"Invito alla dottrina sociale della Chiesa": tre incontri con il Patriarca di Venezia

Mons. Francesco Moraglia presenta la terza lettera alla Diocesi per l'Anno della Fede a Mestre, Venezia e Jesolo

Venezia, (Zenit.org) | 297 hits

Contiene un forte invito a conoscere, riscoprire ed approfondire la dottrina sociale della Chiesa la terza lettera che il Patriarca Francesco sta per offrire alla diocesi veneziana come ulteriore passo da compiere nel cammino di questa Chiesa nell’ambito dell’Anno della Fede. Questo terzo scritto viene dopo la riflessione di “invito alla fede”, proposta in occasione della messa celebrata in Piazza S. Marco nell’ottobre 2012, e il successivo passaggio sul tema “La fede cristiana in un contesto di secolarizzazione diffusa” sviluppato nel febbraio scorso. Ora - come osserva mons. Moraglia nelle prime righe del nuovo testo - la terza lettera vuole essere “un piccolo servizio reso” con l’intento, appunto, di “suscitare interesse nei confronti della dottrina sociale della Chiesa”.

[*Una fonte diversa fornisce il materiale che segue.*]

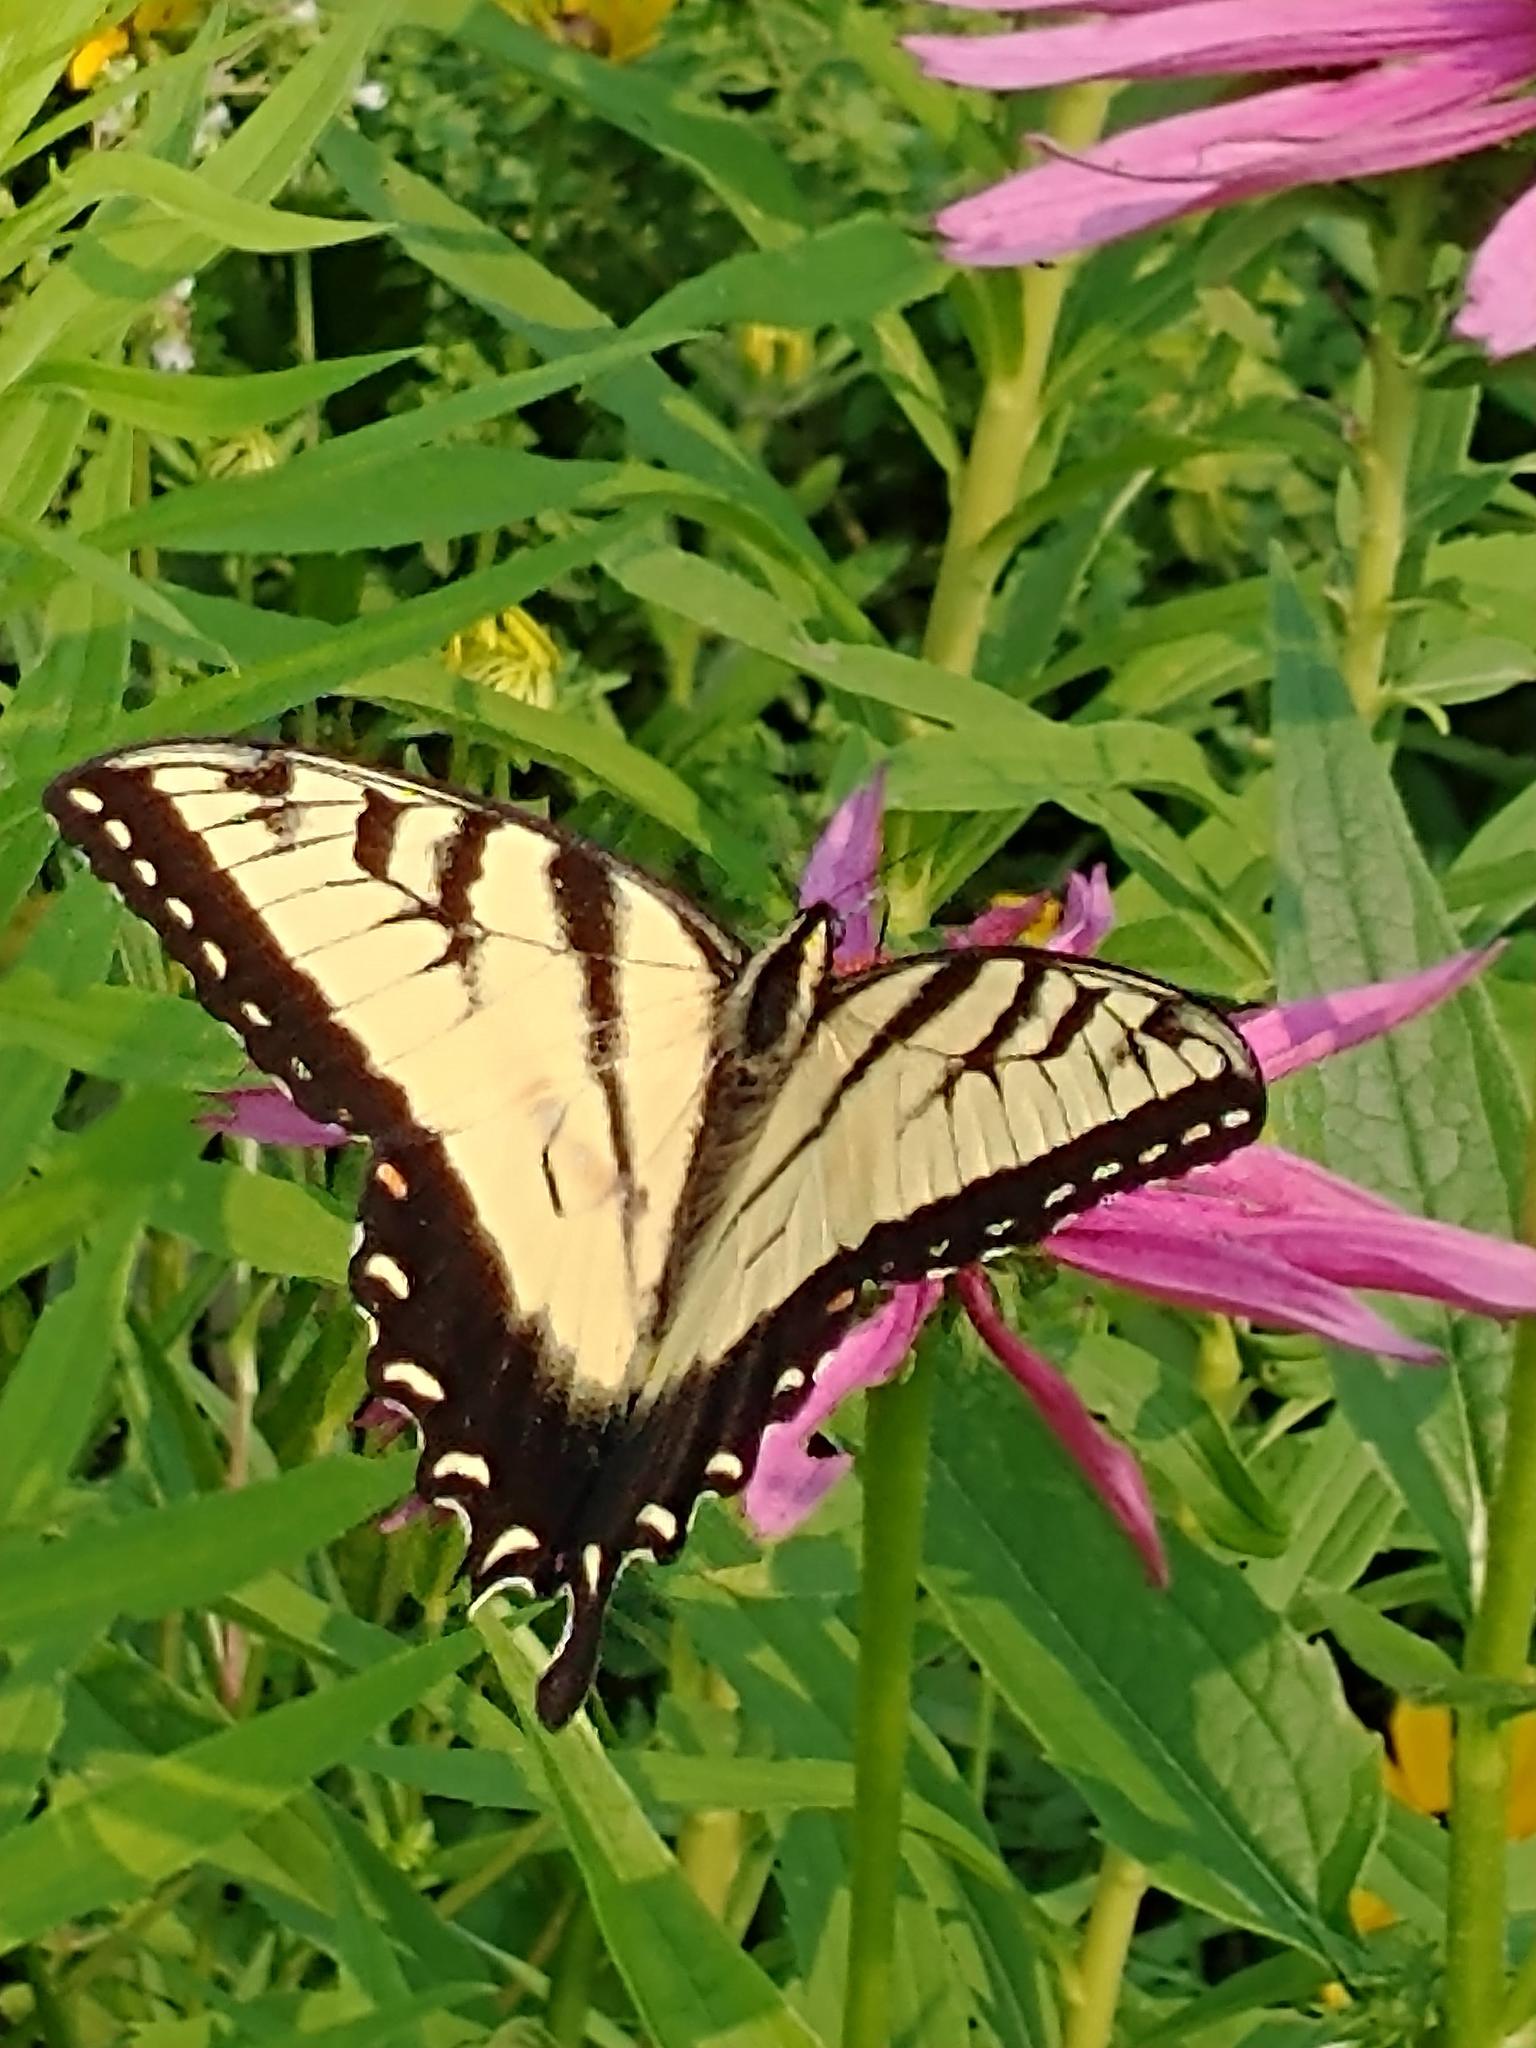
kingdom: Animalia
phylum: Arthropoda
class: Insecta
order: Lepidoptera
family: Papilionidae
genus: Papilio
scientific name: Papilio glaucus
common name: Tiger swallowtail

Sarà il Patriarca stesso ad illustrarne i contenuti della lettera intitolata "Invito alla dottrina sociale della Chiesa" nel corso di 3 incontri previsti in altrettante zone della Diocesi e aperti alla partecipazione di tutti (invitate soprattutto comunità parrocchiali e realtà associative):

- lunedì 6 maggio, alle ore 20.30, nel Duomo di S. Lorenzo di Mestre;

- martedì 7 maggio, alle ore 18.00, nella Basilica di S. Marco a Venezia;

- mercoledì 8 maggio, alle ore 20.30, all’Auditorium Vivaldi di Jesolo.

La lettera ha come sottotitolo una frase del profeta Michea - “Uomo, ti è stato insegnato ciò che è buono: praticare la giustizia, amare la bontà, camminare umilmente con il tuo Dio” - ed inizia con un preciso riferimento a Jorge Mario Bergoglio (Papa Francesco) di cui viene citato un pensiero relativo ai tempi in cui era arcivescovo di Buenos Aires: “Il vescovo deve incessantemente predicare la dottrina sociale che deriva dal Vangelo e che la Chiesa ha reso manifesta dal periodo dei primi padri. Dottrina sociale in grado di suscitare speranza perché i nostri fratelli nella filiazione divina e noi stessi dobbiamo tenere conto del fatto che se non c’è speranza per i poveri non ve ne sarà neppure per i ricchi”.

Il testo integrale della terza lettera - pubblicata dalle Edizioni Cid di Venezia - verrà distribuito ai partecipanti in occasione di questi incontri.